Miter saw and cleaning the stove cap

I got the new Miter saw up and working after much wailing and gnashing of teeth.  I’m a newbie in regards to some of these new tools safety features so most of my cussing was in regards to releasing the lockdown bolt for the saw arm. If you push down on the saw arm to release the tension on the bolt the saw arm will move up and down easily.  I installed a new saw blade after some figuring out how to remove the safety guard. I have to say the instruction manual for this saw is not the best I have ever used.  I’m glad I got a premium saw blade for the saw. Especially since it is a bit of a pain to replace.

On the actual use of the miter saw for cutting up mill ends for the wood stove, It took much less physical energy compared to using the B&D circular saw. The saw blade made fairly clean cuts on the old mill ends and over all this miter saw makes does a decent job as a chop saw, plus less physical work than a circular saw for cutting mill ends for fire wood is a great thing for me.

The wood stove has not been drawing air via the chimney.  Mom and I have been dealing with two basic fires. The smokey smudge and inferno.  I got up on the roof and the chimney cap was clogged with a lot of creosote. I knocked out most of the creosote build up around the stove cap and the fire place is starting to draw air properly. From what my chimney sweep told me when exposed to cold air the stove cap/spark arrestor will build up creosote because of the change in temp. from hot air from the chimney to cold winter air outside.  My wood pile got wet, so I did not burn dry wood all the time. Wet wood will cause a build up of soot and creosote. I have covered my wood with additional tarps to keep the rain/snow off of the wood. I bought some metal brackets with the addition of 2x4s will let the wood dry naturally. In addition My hope is I can add a cord per month until June/July and that will give the wood a little extra time for wood for winter to dry.

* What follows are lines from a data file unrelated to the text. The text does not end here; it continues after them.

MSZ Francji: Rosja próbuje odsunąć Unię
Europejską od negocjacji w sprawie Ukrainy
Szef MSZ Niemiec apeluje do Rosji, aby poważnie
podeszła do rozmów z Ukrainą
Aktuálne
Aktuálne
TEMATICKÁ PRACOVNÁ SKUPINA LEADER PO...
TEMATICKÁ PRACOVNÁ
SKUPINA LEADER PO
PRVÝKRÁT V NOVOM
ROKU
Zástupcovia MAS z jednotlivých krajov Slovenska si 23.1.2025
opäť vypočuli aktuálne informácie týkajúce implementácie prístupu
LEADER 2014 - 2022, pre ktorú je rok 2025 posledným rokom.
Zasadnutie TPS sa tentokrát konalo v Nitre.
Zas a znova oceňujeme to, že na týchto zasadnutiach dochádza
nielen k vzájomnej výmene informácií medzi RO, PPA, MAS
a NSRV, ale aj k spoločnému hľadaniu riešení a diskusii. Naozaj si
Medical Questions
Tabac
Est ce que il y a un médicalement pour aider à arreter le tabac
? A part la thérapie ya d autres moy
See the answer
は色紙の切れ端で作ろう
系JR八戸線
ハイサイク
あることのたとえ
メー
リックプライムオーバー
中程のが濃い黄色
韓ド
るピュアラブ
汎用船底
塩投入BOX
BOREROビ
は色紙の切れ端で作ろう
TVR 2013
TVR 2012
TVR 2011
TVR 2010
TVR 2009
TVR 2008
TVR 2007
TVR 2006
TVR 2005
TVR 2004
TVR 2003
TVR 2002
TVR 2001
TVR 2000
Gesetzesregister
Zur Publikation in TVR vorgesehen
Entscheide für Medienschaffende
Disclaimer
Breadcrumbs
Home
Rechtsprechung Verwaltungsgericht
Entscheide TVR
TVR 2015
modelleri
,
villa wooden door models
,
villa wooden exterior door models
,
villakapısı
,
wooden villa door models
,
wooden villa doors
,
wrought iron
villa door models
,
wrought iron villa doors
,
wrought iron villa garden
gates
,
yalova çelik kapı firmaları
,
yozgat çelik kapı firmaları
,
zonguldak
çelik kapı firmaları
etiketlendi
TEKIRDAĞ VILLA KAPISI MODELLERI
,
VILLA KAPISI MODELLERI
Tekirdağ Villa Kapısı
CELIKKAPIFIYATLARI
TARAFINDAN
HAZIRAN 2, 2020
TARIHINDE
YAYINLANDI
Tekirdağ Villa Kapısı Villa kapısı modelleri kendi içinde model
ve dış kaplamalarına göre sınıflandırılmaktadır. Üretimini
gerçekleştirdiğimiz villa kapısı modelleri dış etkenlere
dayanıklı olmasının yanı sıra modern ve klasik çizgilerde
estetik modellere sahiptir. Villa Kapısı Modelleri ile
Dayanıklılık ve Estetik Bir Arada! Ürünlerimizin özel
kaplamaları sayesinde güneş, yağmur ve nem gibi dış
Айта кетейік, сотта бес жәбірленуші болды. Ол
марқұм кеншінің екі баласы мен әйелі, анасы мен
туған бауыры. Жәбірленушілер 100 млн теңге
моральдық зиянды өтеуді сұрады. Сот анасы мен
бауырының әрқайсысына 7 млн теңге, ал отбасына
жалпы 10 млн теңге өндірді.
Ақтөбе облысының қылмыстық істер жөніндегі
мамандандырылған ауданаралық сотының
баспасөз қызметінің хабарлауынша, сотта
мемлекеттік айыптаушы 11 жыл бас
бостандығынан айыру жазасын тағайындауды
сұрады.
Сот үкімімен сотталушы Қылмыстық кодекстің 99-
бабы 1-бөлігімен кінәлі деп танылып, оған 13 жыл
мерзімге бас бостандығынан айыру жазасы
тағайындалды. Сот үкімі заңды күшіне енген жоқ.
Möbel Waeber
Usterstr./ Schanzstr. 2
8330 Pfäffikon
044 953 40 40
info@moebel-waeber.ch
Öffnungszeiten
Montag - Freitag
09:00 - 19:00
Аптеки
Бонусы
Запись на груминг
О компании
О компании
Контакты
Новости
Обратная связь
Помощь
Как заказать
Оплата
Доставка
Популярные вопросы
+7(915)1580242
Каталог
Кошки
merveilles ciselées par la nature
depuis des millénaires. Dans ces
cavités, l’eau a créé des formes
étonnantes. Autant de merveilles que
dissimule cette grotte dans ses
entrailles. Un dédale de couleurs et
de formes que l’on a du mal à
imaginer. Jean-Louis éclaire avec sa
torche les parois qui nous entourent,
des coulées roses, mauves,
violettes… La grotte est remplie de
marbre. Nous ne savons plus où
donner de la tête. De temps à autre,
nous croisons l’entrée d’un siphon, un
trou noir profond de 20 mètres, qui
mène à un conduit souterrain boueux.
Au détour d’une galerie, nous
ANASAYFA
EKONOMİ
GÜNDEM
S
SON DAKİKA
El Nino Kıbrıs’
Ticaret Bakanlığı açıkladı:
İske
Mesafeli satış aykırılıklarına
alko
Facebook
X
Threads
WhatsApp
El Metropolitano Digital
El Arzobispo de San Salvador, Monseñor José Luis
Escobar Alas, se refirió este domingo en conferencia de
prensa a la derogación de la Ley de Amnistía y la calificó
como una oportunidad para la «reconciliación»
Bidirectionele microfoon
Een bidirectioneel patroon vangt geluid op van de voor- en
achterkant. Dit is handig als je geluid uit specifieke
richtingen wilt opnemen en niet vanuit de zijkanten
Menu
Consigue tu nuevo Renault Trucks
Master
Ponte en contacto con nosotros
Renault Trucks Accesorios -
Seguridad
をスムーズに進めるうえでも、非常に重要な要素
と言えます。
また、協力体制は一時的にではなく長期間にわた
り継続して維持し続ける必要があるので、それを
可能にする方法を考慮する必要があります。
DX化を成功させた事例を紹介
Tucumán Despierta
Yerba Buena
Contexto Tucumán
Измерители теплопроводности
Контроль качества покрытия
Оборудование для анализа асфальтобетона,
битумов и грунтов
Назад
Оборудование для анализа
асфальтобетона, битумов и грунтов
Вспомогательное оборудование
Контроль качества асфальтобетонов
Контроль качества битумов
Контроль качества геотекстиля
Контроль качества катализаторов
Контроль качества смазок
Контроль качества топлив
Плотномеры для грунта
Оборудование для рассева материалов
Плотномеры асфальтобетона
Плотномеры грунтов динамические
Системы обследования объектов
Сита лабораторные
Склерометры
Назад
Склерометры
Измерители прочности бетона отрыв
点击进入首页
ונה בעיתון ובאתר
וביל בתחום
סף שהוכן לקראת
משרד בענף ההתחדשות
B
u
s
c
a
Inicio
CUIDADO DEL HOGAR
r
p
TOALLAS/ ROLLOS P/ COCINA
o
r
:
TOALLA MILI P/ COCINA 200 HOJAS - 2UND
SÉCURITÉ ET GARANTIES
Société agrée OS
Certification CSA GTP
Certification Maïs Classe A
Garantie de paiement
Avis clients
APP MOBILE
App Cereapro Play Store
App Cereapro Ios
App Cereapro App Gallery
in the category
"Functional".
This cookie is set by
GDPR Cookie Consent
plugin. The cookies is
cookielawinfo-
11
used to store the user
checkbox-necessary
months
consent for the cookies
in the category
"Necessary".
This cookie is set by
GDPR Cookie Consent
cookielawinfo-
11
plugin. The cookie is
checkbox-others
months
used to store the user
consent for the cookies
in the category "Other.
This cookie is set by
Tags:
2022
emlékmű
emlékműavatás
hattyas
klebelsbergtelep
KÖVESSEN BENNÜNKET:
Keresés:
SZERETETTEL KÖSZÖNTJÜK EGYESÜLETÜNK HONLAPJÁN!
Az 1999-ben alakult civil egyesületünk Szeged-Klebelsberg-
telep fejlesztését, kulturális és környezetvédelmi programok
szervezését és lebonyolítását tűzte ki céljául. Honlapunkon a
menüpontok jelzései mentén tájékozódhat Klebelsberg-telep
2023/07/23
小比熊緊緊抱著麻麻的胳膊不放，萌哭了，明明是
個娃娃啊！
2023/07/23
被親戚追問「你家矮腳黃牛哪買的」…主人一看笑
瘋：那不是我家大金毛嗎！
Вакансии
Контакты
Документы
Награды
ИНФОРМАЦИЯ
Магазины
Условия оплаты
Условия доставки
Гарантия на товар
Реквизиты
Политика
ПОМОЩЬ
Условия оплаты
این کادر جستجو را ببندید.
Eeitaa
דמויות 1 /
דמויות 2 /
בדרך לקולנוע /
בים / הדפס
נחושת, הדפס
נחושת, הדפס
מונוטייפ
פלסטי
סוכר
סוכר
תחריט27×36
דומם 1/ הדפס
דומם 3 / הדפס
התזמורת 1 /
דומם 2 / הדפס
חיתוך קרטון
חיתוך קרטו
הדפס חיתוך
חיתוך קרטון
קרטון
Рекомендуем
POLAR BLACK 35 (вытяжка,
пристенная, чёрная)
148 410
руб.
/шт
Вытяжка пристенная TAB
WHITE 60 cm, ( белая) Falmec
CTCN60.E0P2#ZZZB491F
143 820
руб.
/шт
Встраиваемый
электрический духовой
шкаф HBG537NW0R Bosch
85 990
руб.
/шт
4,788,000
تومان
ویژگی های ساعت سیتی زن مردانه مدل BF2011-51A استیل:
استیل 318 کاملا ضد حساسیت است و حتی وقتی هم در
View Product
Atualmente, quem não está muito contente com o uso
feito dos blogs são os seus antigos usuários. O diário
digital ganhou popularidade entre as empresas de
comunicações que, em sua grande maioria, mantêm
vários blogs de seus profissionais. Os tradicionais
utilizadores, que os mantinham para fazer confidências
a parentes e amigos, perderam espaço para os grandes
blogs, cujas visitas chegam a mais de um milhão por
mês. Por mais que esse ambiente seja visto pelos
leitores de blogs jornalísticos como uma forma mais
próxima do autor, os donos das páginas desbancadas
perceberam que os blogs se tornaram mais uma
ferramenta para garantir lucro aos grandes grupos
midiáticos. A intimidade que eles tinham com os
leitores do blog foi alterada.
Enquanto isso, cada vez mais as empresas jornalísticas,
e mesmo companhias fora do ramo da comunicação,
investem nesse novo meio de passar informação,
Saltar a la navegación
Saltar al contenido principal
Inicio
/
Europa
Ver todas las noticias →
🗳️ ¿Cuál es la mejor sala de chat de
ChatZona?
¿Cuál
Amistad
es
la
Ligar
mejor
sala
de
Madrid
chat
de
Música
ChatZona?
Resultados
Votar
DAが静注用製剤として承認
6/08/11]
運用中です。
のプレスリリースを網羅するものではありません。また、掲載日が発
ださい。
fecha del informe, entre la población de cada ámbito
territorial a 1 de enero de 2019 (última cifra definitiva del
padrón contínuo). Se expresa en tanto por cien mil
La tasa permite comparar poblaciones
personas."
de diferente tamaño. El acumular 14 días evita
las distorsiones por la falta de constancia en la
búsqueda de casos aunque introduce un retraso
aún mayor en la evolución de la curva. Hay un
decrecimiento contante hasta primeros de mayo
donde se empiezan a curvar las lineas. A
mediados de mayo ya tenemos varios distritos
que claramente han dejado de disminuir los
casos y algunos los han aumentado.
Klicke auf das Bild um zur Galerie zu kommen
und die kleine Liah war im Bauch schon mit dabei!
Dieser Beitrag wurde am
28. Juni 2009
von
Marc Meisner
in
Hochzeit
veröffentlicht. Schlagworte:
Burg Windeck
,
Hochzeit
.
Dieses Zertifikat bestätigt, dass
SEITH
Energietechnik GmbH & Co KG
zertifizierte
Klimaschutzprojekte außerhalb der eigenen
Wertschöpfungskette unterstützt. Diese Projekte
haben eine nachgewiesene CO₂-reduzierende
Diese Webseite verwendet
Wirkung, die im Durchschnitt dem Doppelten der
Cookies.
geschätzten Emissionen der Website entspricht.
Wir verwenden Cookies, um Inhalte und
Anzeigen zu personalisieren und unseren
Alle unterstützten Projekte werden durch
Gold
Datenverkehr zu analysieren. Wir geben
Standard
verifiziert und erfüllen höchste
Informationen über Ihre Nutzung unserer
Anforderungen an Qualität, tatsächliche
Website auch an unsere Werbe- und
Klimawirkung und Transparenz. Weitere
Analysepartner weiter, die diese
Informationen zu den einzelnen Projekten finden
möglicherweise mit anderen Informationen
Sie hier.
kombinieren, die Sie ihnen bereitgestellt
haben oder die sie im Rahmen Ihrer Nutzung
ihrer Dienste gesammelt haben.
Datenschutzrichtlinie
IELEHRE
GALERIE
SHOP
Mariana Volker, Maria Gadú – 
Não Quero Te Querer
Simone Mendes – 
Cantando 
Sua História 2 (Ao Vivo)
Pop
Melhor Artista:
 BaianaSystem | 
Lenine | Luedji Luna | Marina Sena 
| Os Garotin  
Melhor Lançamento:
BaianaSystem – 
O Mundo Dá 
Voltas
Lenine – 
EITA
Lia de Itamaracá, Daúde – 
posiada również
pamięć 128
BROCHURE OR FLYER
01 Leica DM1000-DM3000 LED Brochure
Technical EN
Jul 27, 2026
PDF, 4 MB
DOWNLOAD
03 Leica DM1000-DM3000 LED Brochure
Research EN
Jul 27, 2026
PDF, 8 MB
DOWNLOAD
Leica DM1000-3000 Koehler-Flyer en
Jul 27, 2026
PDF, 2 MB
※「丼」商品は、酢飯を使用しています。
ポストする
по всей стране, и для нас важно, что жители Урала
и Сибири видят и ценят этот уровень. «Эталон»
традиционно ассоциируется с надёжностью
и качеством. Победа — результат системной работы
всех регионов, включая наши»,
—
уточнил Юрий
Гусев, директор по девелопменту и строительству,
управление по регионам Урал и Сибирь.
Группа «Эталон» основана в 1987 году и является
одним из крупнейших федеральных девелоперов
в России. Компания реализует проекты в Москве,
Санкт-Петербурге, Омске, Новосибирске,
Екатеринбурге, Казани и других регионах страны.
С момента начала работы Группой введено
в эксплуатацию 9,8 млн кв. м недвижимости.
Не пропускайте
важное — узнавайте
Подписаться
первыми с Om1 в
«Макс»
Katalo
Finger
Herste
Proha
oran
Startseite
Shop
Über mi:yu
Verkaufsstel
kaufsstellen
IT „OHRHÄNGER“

Over all for my wood stove, it looks like I need to stock up about 6 cords of wood and correct the current wood pile arrangement to insure a thorough drying of the wood.  That would give me dry wood for the upcoming winter season and dry out the extra wood for the next fire wood season.  Buying six cords of wood seems a bit daunting at first but if Idaho has more warm winters, getting a cord of wood each month should keep costs manageable.  I’ll have enough wood on hand for 2 years. At worse I know with 6 cords of wood I will have more than enough wood on hand for a very cold winter.

The Home Depot class for making a storage shelf/bench using a wood storage crate (as a base) that was outstanding. Mom and I took home one of the example/finished storage project crates and fits perfectly in the backdoor entry way for a storage bench. I was surprised by how good the the little storage crate bench looked finished and I want to add a few variations on that concept here in the house for additional storage that is functional and looks great.  I look at the basic storage crate and I know I could build that with a bit of trial and error. Everything after building a simple box that is a matter of scale and angles. Simple does not mean easy, but getting the basics down in wood working and carpentry will make big projects doable.

Update on the radiant heat barrier in the chicken coop. On average the chicken house is at least 10 degrees F. above the outside ambient temperature. Mom is not using the electric heater, and the only heat is via a 100 watt light bulb used more for 12 hours of light rather than heat.  Egg production is increasing again though Mom has older birds of the 2-5 year range.  I think Mom is a bit over zealous about “protecting” her chickens, but I am very impressed by the how well the radiant heat barrier has preformed stopping drafts and retaining heat in the chicken house.